─── Records for the task ───

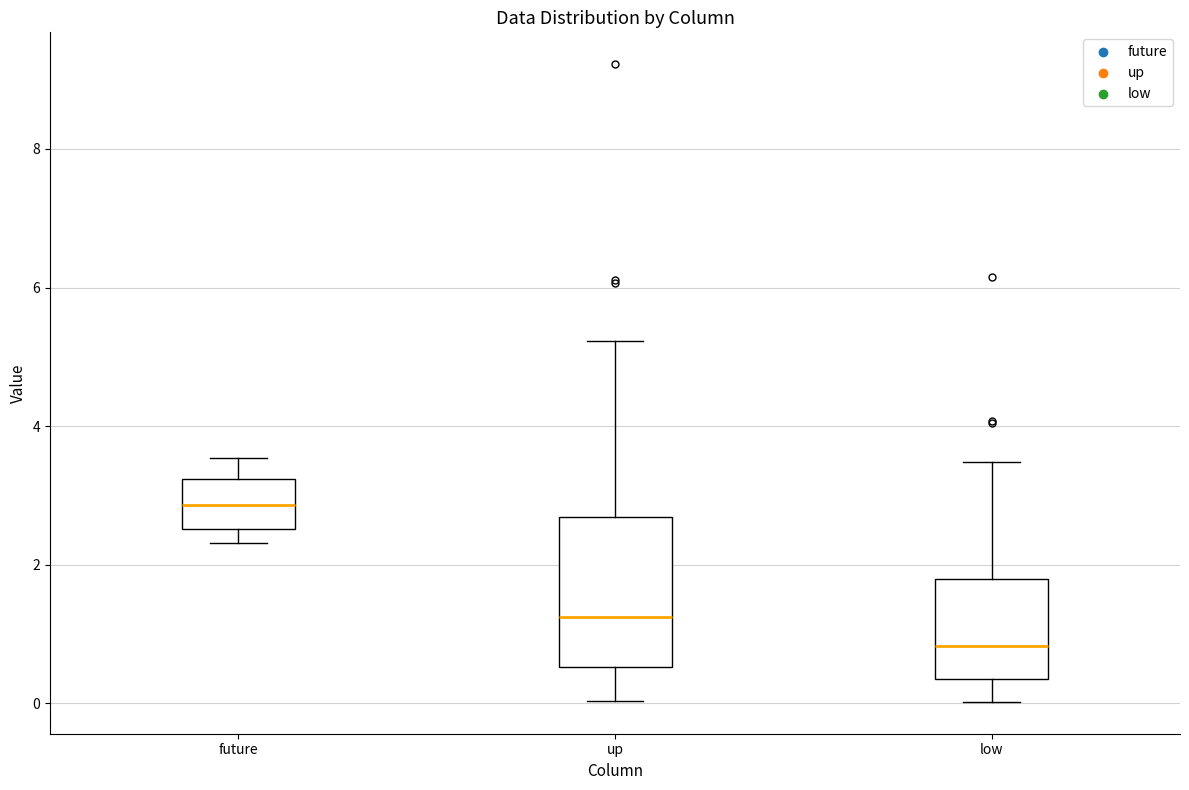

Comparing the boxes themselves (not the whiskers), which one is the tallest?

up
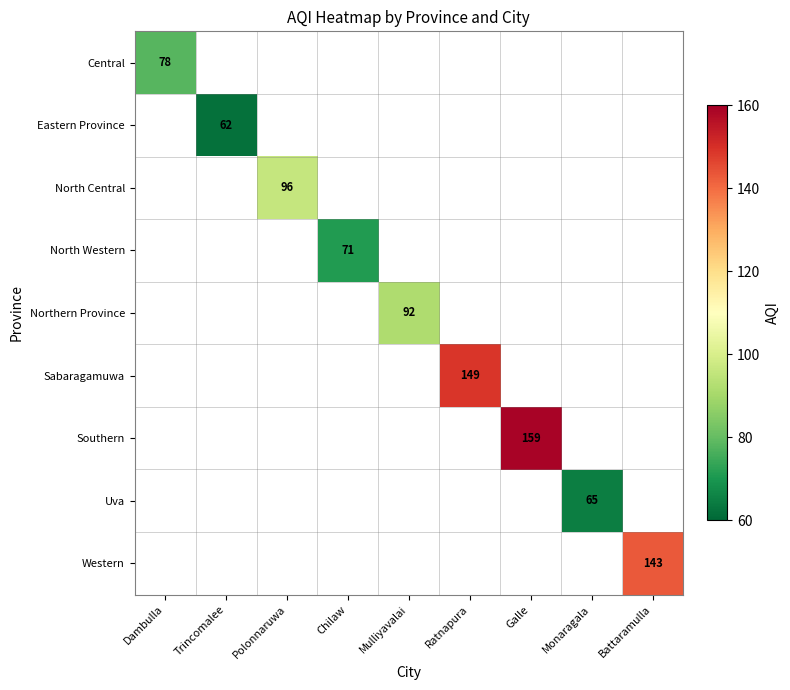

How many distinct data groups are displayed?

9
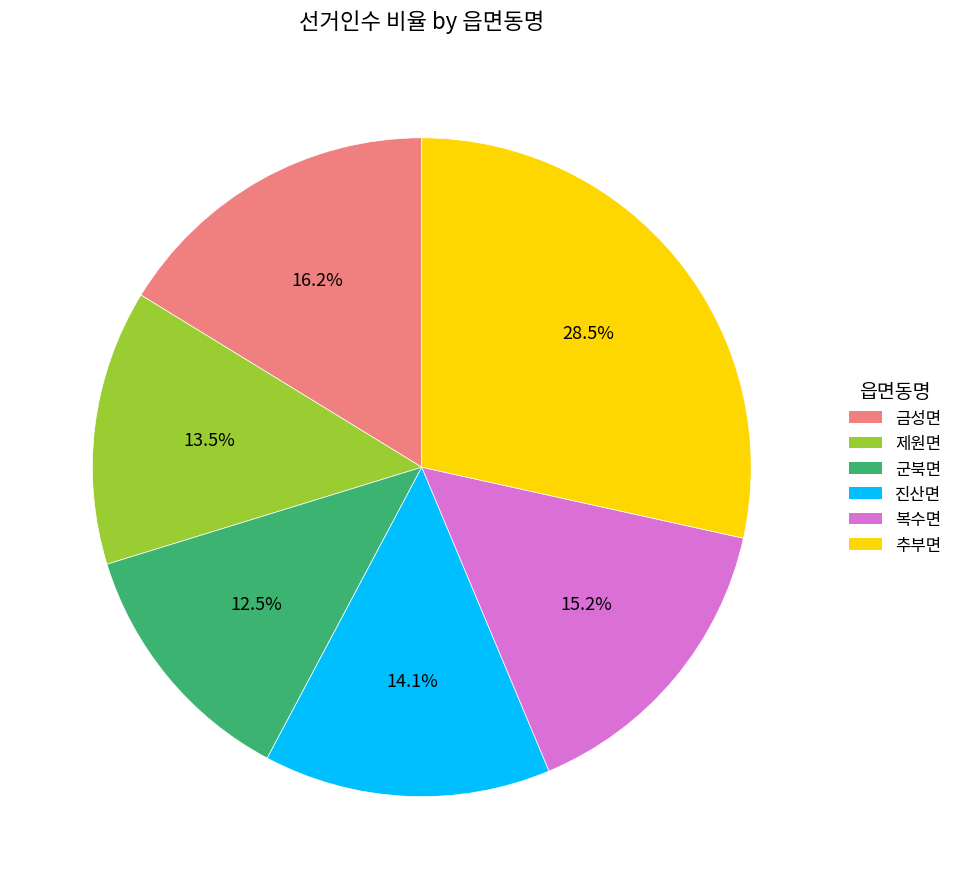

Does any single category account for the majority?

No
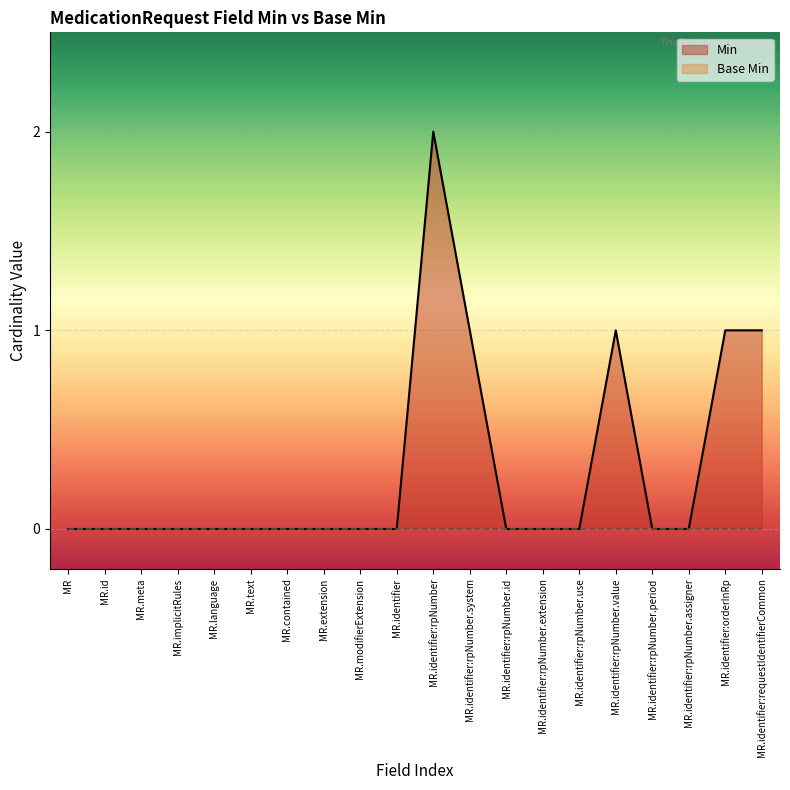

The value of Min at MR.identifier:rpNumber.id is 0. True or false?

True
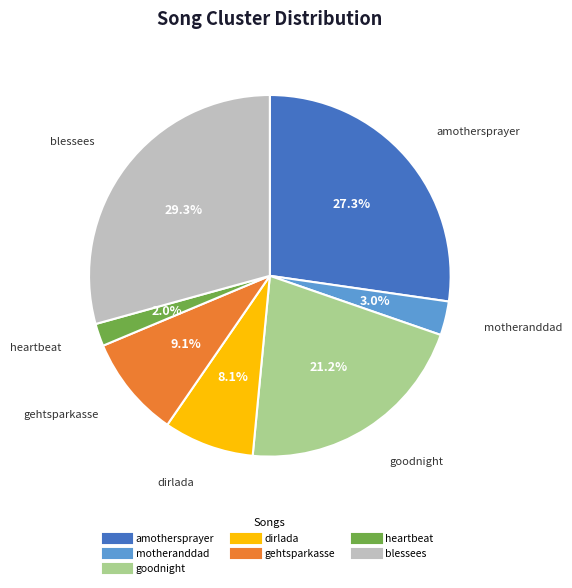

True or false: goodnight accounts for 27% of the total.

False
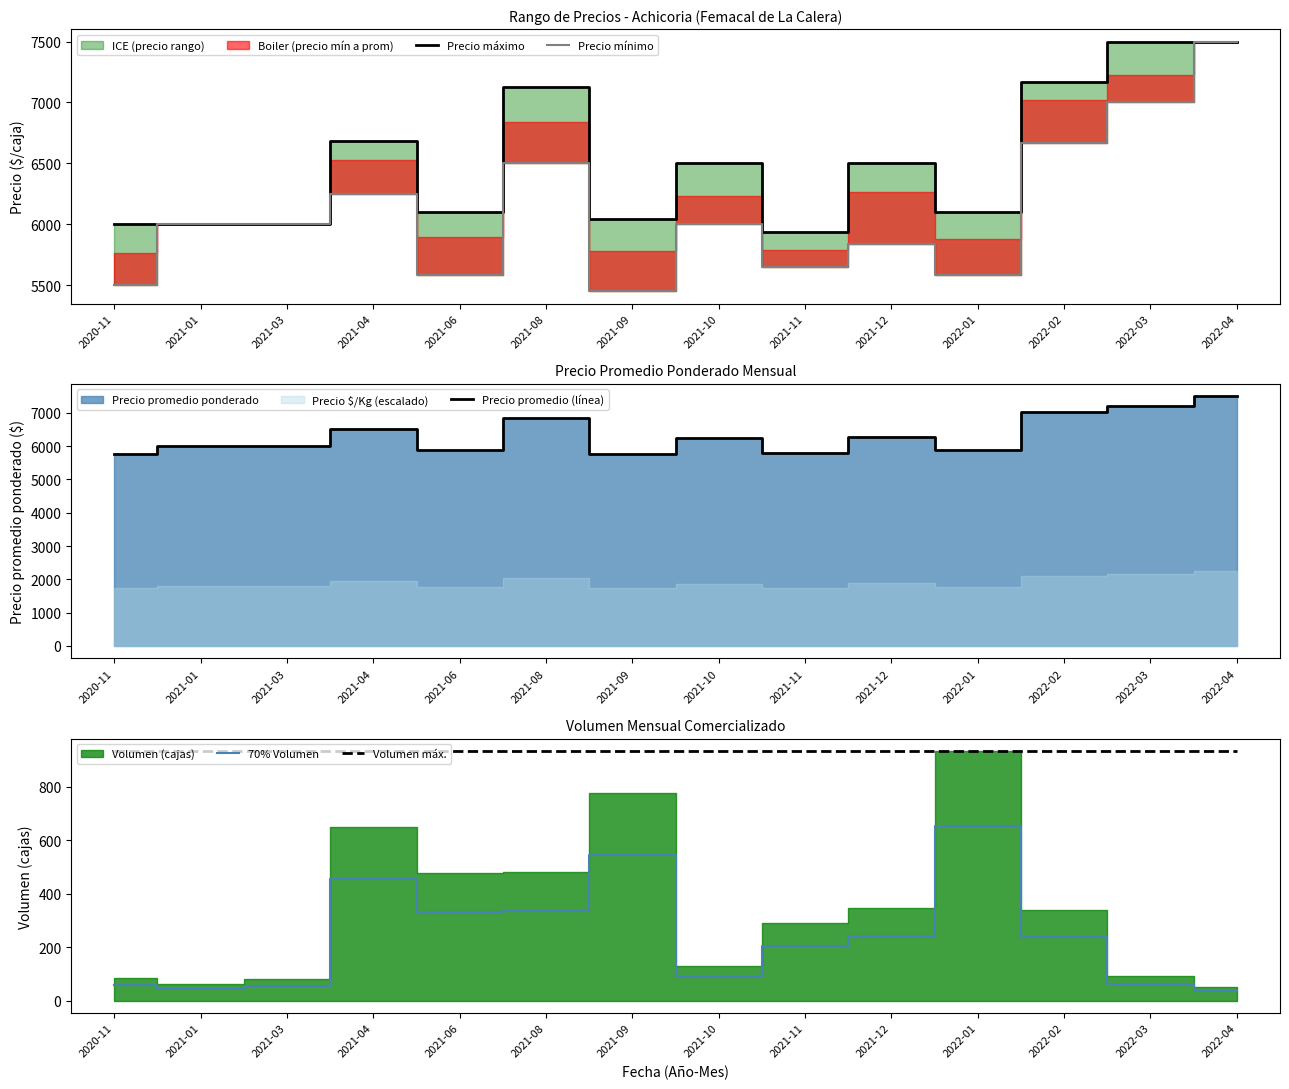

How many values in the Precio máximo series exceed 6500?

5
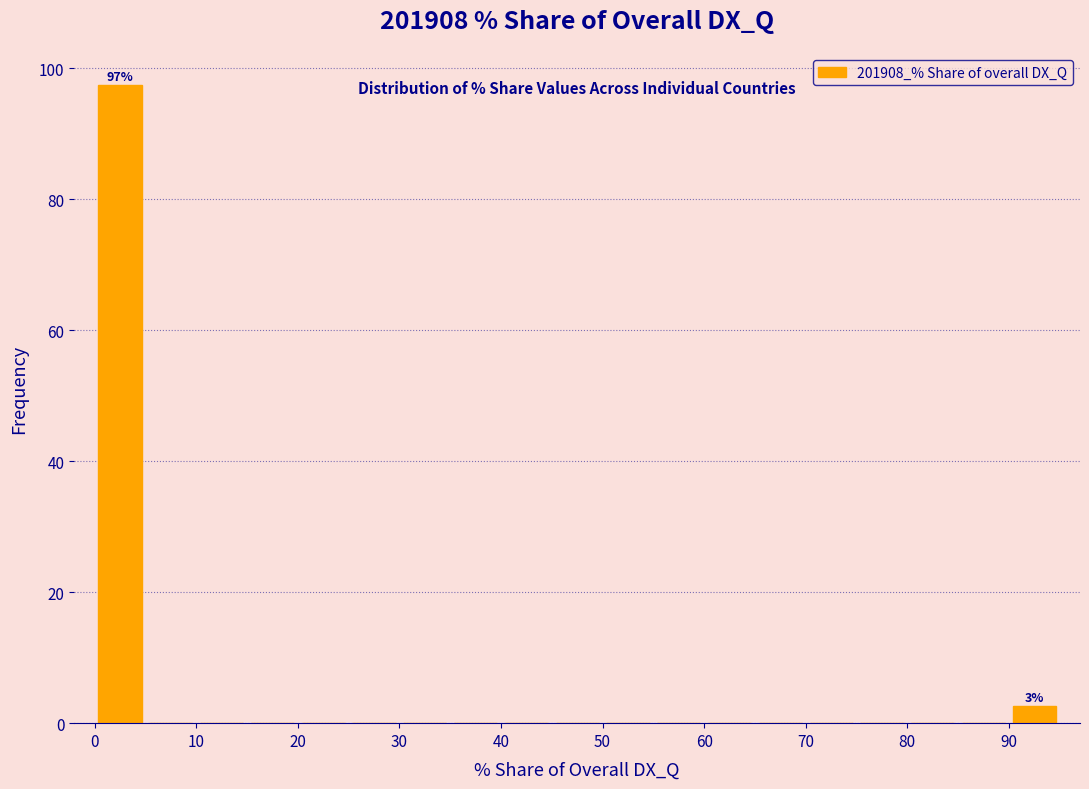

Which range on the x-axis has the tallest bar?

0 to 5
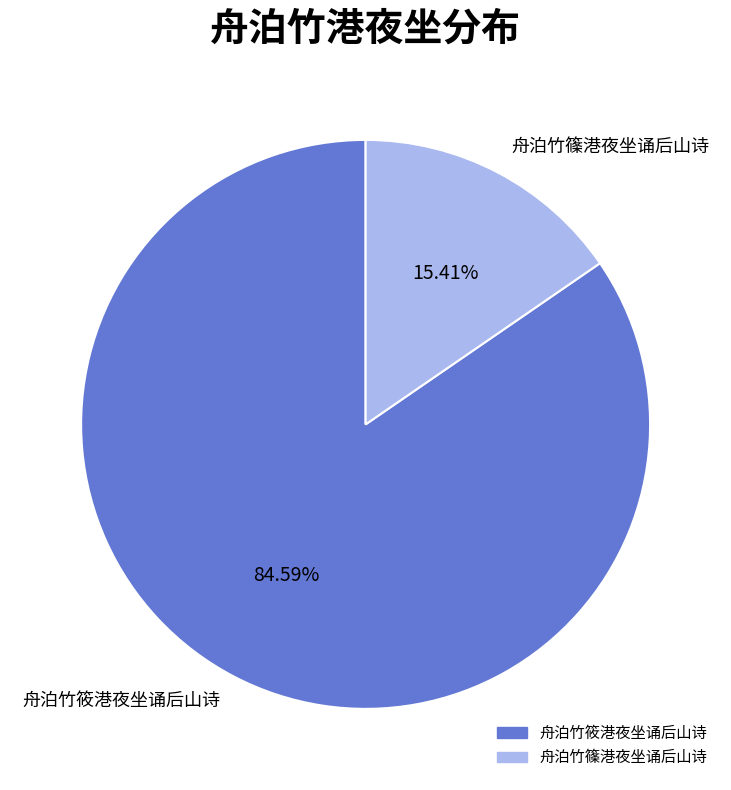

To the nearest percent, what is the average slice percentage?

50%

───

- Exercise brief: Return each line in the listing above that contains the string "tallest".

- Task result:
Comparing the boxes themselves (not the whiskers), which one is the tallest?
Which range on the x-axis has the tallest bar?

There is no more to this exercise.